Though lawmakers are looking to impose the 4 percent tax on retail sales, the existing 19-cent-per-gallon excise tax won’t go away entirely. When the entirety of the new tax is phased in, the excise tax is to fall to 13.9 cents. It will from then on be automatically adjusted every year based on the consumer price index.
“We know we ask a lot of Vermonters to help us pay for the roads and bridges they use, and it’s never easy to ask for more,” Minter said. “But we also know that Vermonters expect improvement to their roads and bridges.”
Republicans on Wednesday offered a raft of amendments that sought to eliminate the tax increase, remove the inflationary index or sunset the tax after one year. House Minority Leader Don Turner said each of the proposals, through a combination of spending cuts and revenue increases, would have delivered the money Vermont needs to avoid sending money back to Washington, D.C. Each failed by a wide margin.
“We all understand the importance of our transportation infrastructure,” Turner said. “But we also understand working Vermonters are already getting hammered all over the place, so raising the gas tax is the last thing we want to look at.”
Chiefly, Turner said, his caucus wants to “purify” the transportation fund, from which lawmakers currently take more than $50 million annually for purposes unrelated to upkeep of infrastructure. The transfers include nearly $28 million for the education fund and about $25 million for the Vermont State Police.
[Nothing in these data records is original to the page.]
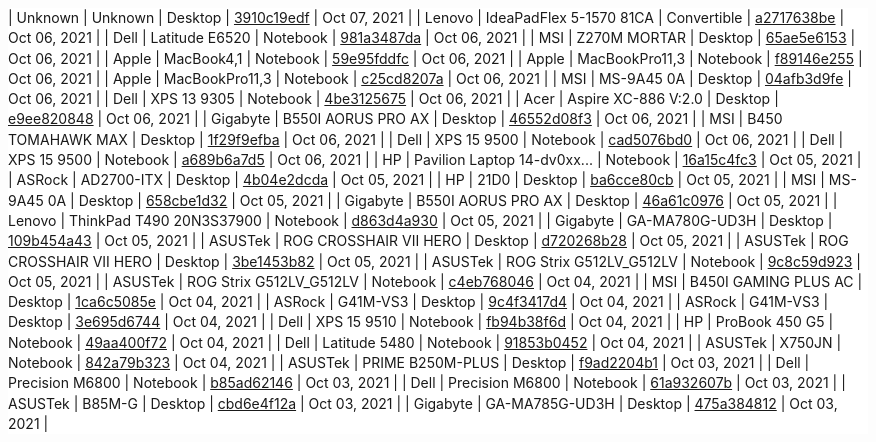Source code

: | Unknown       | Unknown                     | Desktop     | [3910c19edf](https://linux-hardware.org/?probe=3910c19edf) | Oct 07, 2021 |
| Lenovo        | IdeaPadFlex 5-1570 81CA     | Convertible | [a2717638be](https://linux-hardware.org/?probe=a2717638be) | Oct 06, 2021 |
| Dell          | Latitude E6520              | Notebook    | [981a3487da](https://linux-hardware.org/?probe=981a3487da) | Oct 06, 2021 |
| MSI           | Z270M MORTAR                | Desktop     | [65ae5e6153](https://linux-hardware.org/?probe=65ae5e6153) | Oct 06, 2021 |
| Apple         | MacBook4,1                  | Notebook    | [59e95fddfc](https://linux-hardware.org/?probe=59e95fddfc) | Oct 06, 2021 |
| Apple         | MacBookPro11,3              | Notebook    | [f89146e255](https://linux-hardware.org/?probe=f89146e255) | Oct 06, 2021 |
| Apple         | MacBookPro11,3              | Notebook    | [c25cd8207a](https://linux-hardware.org/?probe=c25cd8207a) | Oct 06, 2021 |
| MSI           | MS-9A45 0A                  | Desktop     | [04afb3d9fe](https://linux-hardware.org/?probe=04afb3d9fe) | Oct 06, 2021 |
| Dell          | XPS 13 9305                 | Notebook    | [4be3125675](https://linux-hardware.org/?probe=4be3125675) | Oct 06, 2021 |
| Acer          | Aspire XC-886 V:2.0         | Desktop     | [e9ee820848](https://linux-hardware.org/?probe=e9ee820848) | Oct 06, 2021 |
| Gigabyte      | B550I AORUS PRO AX          | Desktop     | [46552d08f3](https://linux-hardware.org/?probe=46552d08f3) | Oct 06, 2021 |
| MSI           | B450 TOMAHAWK MAX           | Desktop     | [1f29f9efba](https://linux-hardware.org/?probe=1f29f9efba) | Oct 06, 2021 |
| Dell          | XPS 15 9500                 | Notebook    | [cad5076bd0](https://linux-hardware.org/?probe=cad5076bd0) | Oct 06, 2021 |
| Dell          | XPS 15 9500                 | Notebook    | [a689b6a7d5](https://linux-hardware.org/?probe=a689b6a7d5) | Oct 06, 2021 |
| HP            | Pavilion Laptop 14-dv0xx... | Notebook    | [16a15c4fc3](https://linux-hardware.org/?probe=16a15c4fc3) | Oct 05, 2021 |
| ASRock        | AD2700-ITX                  | Desktop     | [4b04e2dcda](https://linux-hardware.org/?probe=4b04e2dcda) | Oct 05, 2021 |
| HP            | 21D0                        | Desktop     | [ba6cce80cb](https://linux-hardware.org/?probe=ba6cce80cb) | Oct 05, 2021 |
| MSI           | MS-9A45 0A                  | Desktop     | [658cbe1d32](https://linux-hardware.org/?probe=658cbe1d32) | Oct 05, 2021 |
| Gigabyte      | B550I AORUS PRO AX          | Desktop     | [46a61c0976](https://linux-hardware.org/?probe=46a61c0976) | Oct 05, 2021 |
| Lenovo        | ThinkPad T490 20N3S37900    | Notebook    | [d863d4a930](https://linux-hardware.org/?probe=d863d4a930) | Oct 05, 2021 |
| Gigabyte      | GA-MA780G-UD3H              | Desktop     | [109b454a43](https://linux-hardware.org/?probe=109b454a43) | Oct 05, 2021 |
| ASUSTek       | ROG CROSSHAIR VII HERO      | Desktop     | [d720268b28](https://linux-hardware.org/?probe=d720268b28) | Oct 05, 2021 |
| ASUSTek       | ROG CROSSHAIR VII HERO      | Desktop     | [3be1453b82](https://linux-hardware.org/?probe=3be1453b82) | Oct 05, 2021 |
| ASUSTek       | ROG Strix G512LV_G512LV     | Notebook    | [9c8c59d923](https://linux-hardware.org/?probe=9c8c59d923) | Oct 05, 2021 |
| ASUSTek       | ROG Strix G512LV_G512LV     | Notebook    | [c4eb768046](https://linux-hardware.org/?probe=c4eb768046) | Oct 04, 2021 |
| MSI           | B450I GAMING PLUS AC        | Desktop     | [1ca6c5085e](https://linux-hardware.org/?probe=1ca6c5085e) | Oct 04, 2021 |
| ASRock        | G41M-VS3                    | Desktop     | [9c4f3417d4](https://linux-hardware.org/?probe=9c4f3417d4) | Oct 04, 2021 |
| ASRock        | G41M-VS3                    | Desktop     | [3e695d6744](https://linux-hardware.org/?probe=3e695d6744) | Oct 04, 2021 |
| Dell          | XPS 15 9510                 | Notebook    | [fb94b38f6d](https://linux-hardware.org/?probe=fb94b38f6d) | Oct 04, 2021 |
| HP            | ProBook 450 G5              | Notebook    | [49aa400f72](https://linux-hardware.org/?probe=49aa400f72) | Oct 04, 2021 |
| Dell          | Latitude 5480               | Notebook    | [91853b0452](https://linux-hardware.org/?probe=91853b0452) | Oct 04, 2021 |
| ASUSTek       | X750JN                      | Notebook    | [842a79b323](https://linux-hardware.org/?probe=842a79b323) | Oct 04, 2021 |
| ASUSTek       | PRIME B250M-PLUS            | Desktop     | [f9ad2204b1](https://linux-hardware.org/?probe=f9ad2204b1) | Oct 03, 2021 |
| Dell          | Precision M6800             | Notebook    | [b85ad62146](https://linux-hardware.org/?probe=b85ad62146) | Oct 03, 2021 |
| Dell          | Precision M6800             | Notebook    | [61a932607b](https://linux-hardware.org/?probe=61a932607b) | Oct 03, 2021 |
| ASUSTek       | B85M-G                      | Desktop     | [cbd6e4f12a](https://linux-hardware.org/?probe=cbd6e4f12a) | Oct 03, 2021 |
| Gigabyte      | GA-MA785G-UD3H              | Desktop     | [475a384812](https://linux-hardware.org/?probe=475a384812) | Oct 03, 2021 |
The House’s version of the bill would permanently reduce the annual transfer to public safety by $5 million over the next three years.
Public outcry over the proposal has taken a number of forms, including petitions urging lawmakers to “say no to the gas tax” on checkout counters at gas stations around the state.
On the floor of the House, Rep. Ron Hubert pulled an inches-thick pile of papers from a folder on his desk, saying it included the names of the 13,000 people who have signed the plea. He offered an amendment that would have minimized the need for new revenues by cutting entirely the $7.8 million subsidy to Amtrak. The amendment garnered only 15 “yes” votes.
Poirier, rarely an opponent of raising new revenues for government programs, said his colleagues are using the most regressive means at their disposal to generate the money needed for roads. Poorer Vermonters can’t afford the newer, more fuel-efficient vehicles needed to minimize the impact of the assessment, he said, nor can they stop driving to work.
“Many people in this room think, ‘What’s 6 cents on the gas tax?’” Poirier said. “Just try being in the seat of a family working for minimum wage, trying to make a car payment.”